Панчито даже не знал, почему соврал Майклу насчёт Мигеля. Ложь выскочила из него самостоятельно, без разрешения и мгновенно выстроила в мозгу целый ряд решений, о которых Панчито раньше не посмел бы и подумать.
– Хочешь, отвезу тебя к нему, – предложил он.
– Да… Конечно…
Майкл открыл дверцу и забрался на заднее сиденье.
– Нет-нет. Не сюда. Полезай в багажник.
– Чего?
– Полезай, говорю. Если тебя увидят со мной ночью на дороге, меня могут остановить и задержать. Начнут выпытывать, откуда ты и куда я тебя везу. Ты же гринго, забыл, что ли?
Майкл подумал, что шофёр Мигеля, скорее всего, не преувеличивает насчёт возможных осложнений, и покорно позволил запереть себя в багажнике, а Панчито вырулил на трассу буквально за несколько минут до появления мчавшихся в сторону горевшего поместья пожарных, полудюжины полицейских машин, минивэна Гуттьересов и ещё доброго десятка автомобилей, битком набитых забывшими о празднике людьми.
О пожаре в поместье Гуттьересов сообщил один из полицейских, по долгу службы патрулировавший окраину городка и обративший внимание на большое зарево на небе. Новость распространилась с быстротой молнии, и Хуан вспомнил, что Гонсало уехал домой сразу после разговора с Мигелем, и уехал один, без попутчиков.
Нигде не было видно и Инес.
Первой запаниковала Сэльма. Ударяя себя по щекам, она плакала и твердила, что неспроста видела накануне плохой сон, в котором Тереса всё ходила по комнате Майкла и никак не могла успокоиться. Зарыдала порядком уставшая и испугавшаяся слёз матери одна из девочек, растерянно смотрели на взрослых Хосито и Тониньо, а Гуаделупе и Лусиана – друг на друга, и каждая из них боялась признаться первой, что думает о том, что произошло там, в поместье, где оставался Мигелито и лежали в укромных уголках их скромные накопления…
– Пресвятая Дева! Пресвятая Дева! Пресвятая Дева! – как заведённая, вдруг стала повторять Лусиана.

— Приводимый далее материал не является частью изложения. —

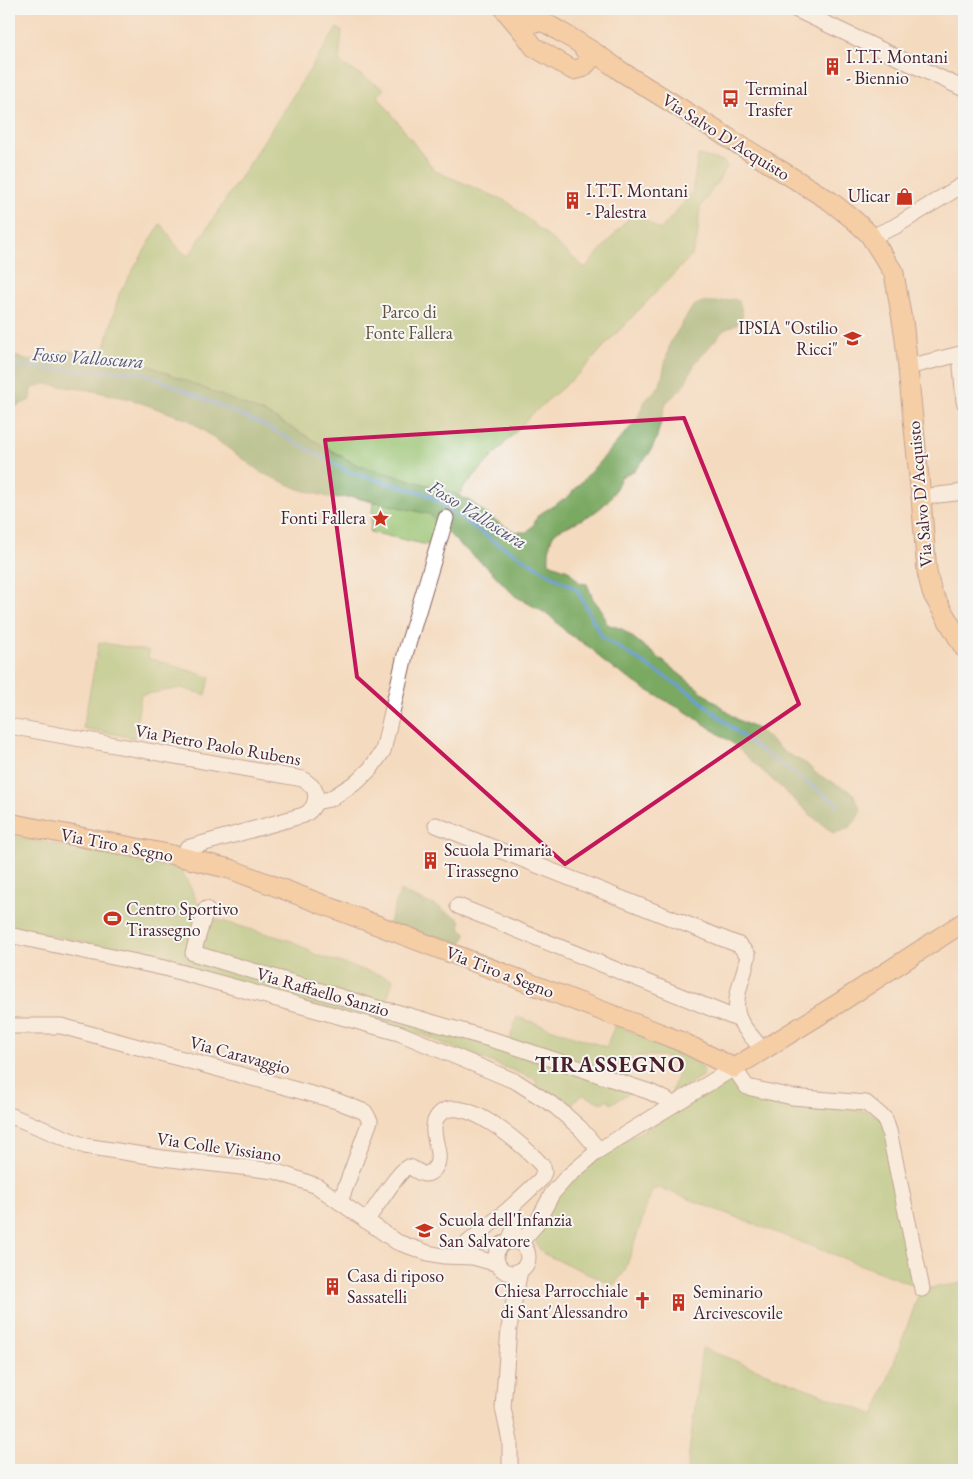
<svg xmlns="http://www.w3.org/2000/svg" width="973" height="1479" font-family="'EB Garamond',serif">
<rect width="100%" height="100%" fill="#f6f6f2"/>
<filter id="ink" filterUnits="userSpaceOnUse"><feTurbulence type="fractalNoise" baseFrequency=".02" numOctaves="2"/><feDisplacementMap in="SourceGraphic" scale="10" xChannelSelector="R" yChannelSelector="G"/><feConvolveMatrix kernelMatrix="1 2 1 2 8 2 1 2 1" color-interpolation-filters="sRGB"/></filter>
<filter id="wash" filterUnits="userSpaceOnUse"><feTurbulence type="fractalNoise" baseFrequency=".0096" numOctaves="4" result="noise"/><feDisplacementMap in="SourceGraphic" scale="20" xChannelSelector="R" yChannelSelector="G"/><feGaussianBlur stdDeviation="1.12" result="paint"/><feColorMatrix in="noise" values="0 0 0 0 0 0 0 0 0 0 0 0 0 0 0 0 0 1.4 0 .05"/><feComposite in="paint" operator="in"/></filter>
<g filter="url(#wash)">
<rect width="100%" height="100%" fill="#f4dbbf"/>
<g fill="#98c36f" stroke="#71714d">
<path d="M337,28L342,31L339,62L384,89L377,95L435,171L508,202L585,268L634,212L660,230L692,193L698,155L723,161L727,167L700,208L697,240L692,255L609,341L583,370L532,414L463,488L437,547L370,532L373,502L353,497L342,456L269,415L125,356L103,355L119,294L160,224C172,234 174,250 189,256Z"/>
<path d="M99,642L149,651L148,658L210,677L206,695L181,688L141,695L134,738L83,728Z"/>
<path d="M9,835L182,870L204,916L292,941L316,955L393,979L384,1010L396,1012L506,1052L573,1069L634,1090L611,1104L608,1099L601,1103L584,1095L573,1101V1114L535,1086L537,1080L422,1035L169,969L172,956L162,958L9,927Z"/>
<path d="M517,1017L606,1047L615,1025L696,1058L699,1060L704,1071L702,1076L671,1095L681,1062L662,1056H632L627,1081L511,1042V1036Z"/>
<path d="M728,1081L737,1083L740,1088V1091C771,1111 826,1104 863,1111C870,1112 878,1116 885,1119L922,1289L964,1283V1470H687L702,1348L875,1415L921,1288L660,1188L652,1190L625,1271L614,1285L544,1254L540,1250L535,1240L555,1197L602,1154Z"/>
</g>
<g fill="#7aa962" stroke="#626446">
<path d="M733,299L739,301L743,315L737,324L724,330L695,363L683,387L666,403L656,440L649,454L635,470L621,477C610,505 598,512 572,524C567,527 559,529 555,533C548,541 549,554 549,563L568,570L580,583L587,584L593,599L602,610L607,624L622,629L738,720L759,730L784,752L807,764L817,774L853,793L861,810C855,824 849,831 833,833L814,818L731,742L688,713L645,689L605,663L592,649L566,632L549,615L515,596L488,568L458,543L429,514L354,497L331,498L299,489L262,473L189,420L130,399L89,390L44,384L31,389L30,400L15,407L9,404V353L25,360H39L64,351L115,357L125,356L269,415L357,465L449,491L470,501L490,517L504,526L516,532H527L534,524L538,515L568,497L636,421L645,401L660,385L670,343L693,306L702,302H718Z"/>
<path d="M400,891L441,908L442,910L460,919L461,930L467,934L456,951L388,925Z"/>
</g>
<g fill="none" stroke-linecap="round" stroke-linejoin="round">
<path stroke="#6a9fd7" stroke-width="3" d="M9,364L40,369L142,372L266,426L349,472L426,494L495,542L577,590L602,637L691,693L749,742L839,805"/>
</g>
</g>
<g filter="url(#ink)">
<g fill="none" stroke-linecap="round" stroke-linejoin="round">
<defs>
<g id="minor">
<path d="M795,9L964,89"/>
<path d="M880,233L894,227L964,184"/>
<path d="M960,354L964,402"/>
<path d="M908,367L964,353"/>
<path d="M921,497L964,492"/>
<path d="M9,726L303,779L314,788C318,799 315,809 304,815L187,848L183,858"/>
<path d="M315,802L330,799L358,781L371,768L383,751L406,651L446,518"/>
<path d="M436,825L739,945L748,955C745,976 731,999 739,1019C744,1030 756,1040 763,1051"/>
<path d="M458,906L740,1020"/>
<path d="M206,909L193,953L384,1010L396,1012L507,1044L650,1092L667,1100L671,1106"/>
<path d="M9,935L169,969L399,1033L517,1082L556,1107L580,1128L599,1150"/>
<path d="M9,1026H61L337,1101L365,1112L370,1121L340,1202"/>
<path d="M9,1115L85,1146L162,1158L275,1171L317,1186L397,1242L428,1253L443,1256L473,1257L498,1264"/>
<path d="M366,1221C372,1213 401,1168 408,1167C416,1167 424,1182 435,1168C445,1154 428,1134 436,1119C455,1084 529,1149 543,1167L544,1172L541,1179L510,1208C520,1220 514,1228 509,1241"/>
<circle cx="512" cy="1257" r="16"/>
<path d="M520,1243L535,1226L552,1194L566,1178L599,1150L734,1068L747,1087L792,1097L866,1103L885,1119L889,1131L922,1289"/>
<path d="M465,1245L510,1208"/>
<path d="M510,1470V1441L503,1408L509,1328L520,1270"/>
</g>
<g id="major">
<path d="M504,9L524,33"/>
<path d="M523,9L542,22"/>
<path d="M582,46L588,55V62L582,68L573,70L534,47L524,33C527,25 532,20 541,22C547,23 554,28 559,31C580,43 602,57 622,72L830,201L854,220L869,234L894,273L904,332"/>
<path d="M903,320L921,497L927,572L932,593L964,648"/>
<path d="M9,823L173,855L230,869L639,1025L682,1042L734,1068L839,1003L964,922"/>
</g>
</defs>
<use href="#minor" stroke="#86615f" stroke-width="17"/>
<use href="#major" stroke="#86615f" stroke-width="21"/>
<use href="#minor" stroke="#fff" stroke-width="15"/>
<use href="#major" stroke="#f6be87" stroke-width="19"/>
</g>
</g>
<path d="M0 0H973V1479H0ZM684,418L799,704L565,864L357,677L325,440Z" fill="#f4dbbf" fill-opacity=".55" fill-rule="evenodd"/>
<path fill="none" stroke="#c2185b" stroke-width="4" stroke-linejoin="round" d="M684,418L799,704L565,864L357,677L325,440Z"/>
<defs>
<symbol id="building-bare" viewBox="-9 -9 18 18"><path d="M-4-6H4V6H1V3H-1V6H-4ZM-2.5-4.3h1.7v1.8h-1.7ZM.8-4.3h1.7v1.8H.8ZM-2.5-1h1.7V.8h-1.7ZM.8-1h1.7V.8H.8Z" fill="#c8321e" stroke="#f6f6f2" stroke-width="2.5" paint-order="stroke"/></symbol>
<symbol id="bus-bare" viewBox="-9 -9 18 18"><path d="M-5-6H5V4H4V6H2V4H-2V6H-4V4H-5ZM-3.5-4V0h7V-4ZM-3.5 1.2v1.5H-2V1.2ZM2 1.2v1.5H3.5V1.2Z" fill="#c8321e" stroke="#f6f6f2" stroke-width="2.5" paint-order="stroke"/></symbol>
<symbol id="shop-bare" viewBox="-9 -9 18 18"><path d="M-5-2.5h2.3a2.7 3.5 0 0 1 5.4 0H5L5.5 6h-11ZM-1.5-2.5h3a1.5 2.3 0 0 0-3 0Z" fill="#c8321e" stroke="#f6f6f2" stroke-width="2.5" paint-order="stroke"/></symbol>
<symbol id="school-bare" viewBox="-9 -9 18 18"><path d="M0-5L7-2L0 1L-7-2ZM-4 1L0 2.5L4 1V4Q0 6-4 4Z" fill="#c8321e" stroke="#f6f6f2" stroke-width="2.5" paint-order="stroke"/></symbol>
<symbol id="sight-bare" viewBox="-9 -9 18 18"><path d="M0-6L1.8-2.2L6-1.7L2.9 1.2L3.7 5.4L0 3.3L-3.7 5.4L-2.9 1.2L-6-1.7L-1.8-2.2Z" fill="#c8321e" stroke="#f6f6f2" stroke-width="2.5" paint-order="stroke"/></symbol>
<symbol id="stadium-bare" viewBox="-9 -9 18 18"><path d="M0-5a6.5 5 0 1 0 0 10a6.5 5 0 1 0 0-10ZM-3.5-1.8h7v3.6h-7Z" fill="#c8321e" stroke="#f6f6f2" stroke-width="2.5" paint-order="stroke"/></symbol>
<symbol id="church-bare" viewBox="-9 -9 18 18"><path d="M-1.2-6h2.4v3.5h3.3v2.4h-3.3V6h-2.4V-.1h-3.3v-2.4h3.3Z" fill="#c8321e" stroke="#f6f6f2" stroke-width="2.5" paint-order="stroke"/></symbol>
</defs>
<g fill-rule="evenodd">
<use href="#building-bare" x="820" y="54" width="25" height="25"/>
<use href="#bus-bare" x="718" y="86" width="25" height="25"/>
<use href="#shop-bare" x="892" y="184" width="25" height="25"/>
<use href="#building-bare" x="560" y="188" width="25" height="25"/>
<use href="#school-bare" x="840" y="326" width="25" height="25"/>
<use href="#sight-bare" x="368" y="506" width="25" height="25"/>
<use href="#building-bare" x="418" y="848" width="25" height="25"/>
<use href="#stadium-bare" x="100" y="906" width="25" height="25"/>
<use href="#school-bare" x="412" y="1218" width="25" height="25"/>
<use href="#building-bare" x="320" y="1274" width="25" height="25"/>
<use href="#church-bare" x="630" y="1288" width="25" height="25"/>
<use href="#building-bare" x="666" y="1290" width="25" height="25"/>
</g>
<g text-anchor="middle" stroke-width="4" stroke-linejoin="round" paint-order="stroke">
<g font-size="18" fill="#4a1f2b" stroke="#f6f6f2" text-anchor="start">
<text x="846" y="63">I.T.T. Montani<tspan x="846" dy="21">- Biennio</tspan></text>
<text x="745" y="95">Terminal<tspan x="745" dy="21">Trasfer</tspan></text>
<text x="586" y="197">I.T.T. Montani<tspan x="586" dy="21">- Palestra</tspan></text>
<text x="890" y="202" text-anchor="end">Ulicar</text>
<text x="838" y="334" text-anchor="end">IPSIA "Ostilio<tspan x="838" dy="21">Ricci"</tspan></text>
<text x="366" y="524" text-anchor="end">Fonti Fallera</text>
<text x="444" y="856">Scuola Primaria<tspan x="444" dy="21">Tirassegno</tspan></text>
<text x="126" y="915">Centro Sportivo<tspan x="126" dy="21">Tirassegno</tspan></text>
<text x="439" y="1226">Scuola dell'Infanzia<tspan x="439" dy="21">San Salvatore</tspan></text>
<text x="347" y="1282">Casa di riposo<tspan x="347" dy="21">Sassatelli</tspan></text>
<text x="628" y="1297" text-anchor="end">Chiesa Parrocchiale<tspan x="628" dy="21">di Sant'Alessandro</tspan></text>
<text x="693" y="1298">Seminario<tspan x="693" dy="21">Arcivescovile</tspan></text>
</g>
<g font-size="18" fill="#4a1f2b" stroke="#f6f6f2">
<text transform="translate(726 137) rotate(32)" y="6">Via Salvo D'Acquisto</text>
<text transform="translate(920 494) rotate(-95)" y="6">Via Salvo D'Acquisto</text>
<text transform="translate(218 745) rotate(10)" y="6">Via Pietro Paolo Rubens</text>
<text transform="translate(117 845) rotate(11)" y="6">Via Tiro a Segno</text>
<text transform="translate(500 972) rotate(21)" y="6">Via Tiro a Segno</text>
<text transform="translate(323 992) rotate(16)" y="6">Via Raffaello Sanzio</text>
<text transform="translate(240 1055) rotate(15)" y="6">Via Caravaggio</text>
<text transform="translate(219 1147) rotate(8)" y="6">Via Colle Vissiano</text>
</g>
<g font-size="18" fill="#61503f" stroke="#f6f6f2">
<text x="409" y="318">Parco di<tspan x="409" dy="21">Fonte Fallera</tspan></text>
</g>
<g font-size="19" font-style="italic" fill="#575270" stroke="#f6f6f2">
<text transform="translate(88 357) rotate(4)" y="7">Fosso Valloscura</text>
<text transform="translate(478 514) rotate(32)" y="7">Fosso Valloscura</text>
</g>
<g font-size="22" font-weight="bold" letter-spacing="1" fill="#4a1f2b" stroke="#f6f6f2">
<text x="610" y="1072">TIRASSEGNO</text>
</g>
</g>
<rect width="973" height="1479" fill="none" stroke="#f6f6f2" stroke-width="30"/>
</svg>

Ничего не понял лишь Хесус, поскольку уже успел обдолбаться и, пуская слюни из полуоткрытого рта, апатично сидел на корточках в одном из уголков площади.
VII– А-а-а-а-а-а, – кричал Мигель Фернандес, катался по земле, бился головой о дворовую брусчатку, рвал на груди рубаху. – Это я-а-а-а винова-а-а-ат. Это я-а-а-а-а вин-но-ва-а-а-а-т-т-т, а-а-а-а-а-а! Что же ты сделал сегодня, Мигель, что ты сделал?! А-а-а-а-а-а!
Потрясённые его истерикой, молчали мрачные мужчины, и только Хуан ходил среди пепелища, пытаясь найти среди догоравших обломков тела погибших.
Несмотря на то что пожарный расчёт приехал в поместье неожиданно быстро, тушить уже было практически нечего и Ньето приказал окружить пепелище и никого туда не пускать. Тогда полицейские прогнали Хуана, и, потрясённо покачивая головой, он молча присоединился к сгрудившимся неподалёку осиротевшим обитателям поместья.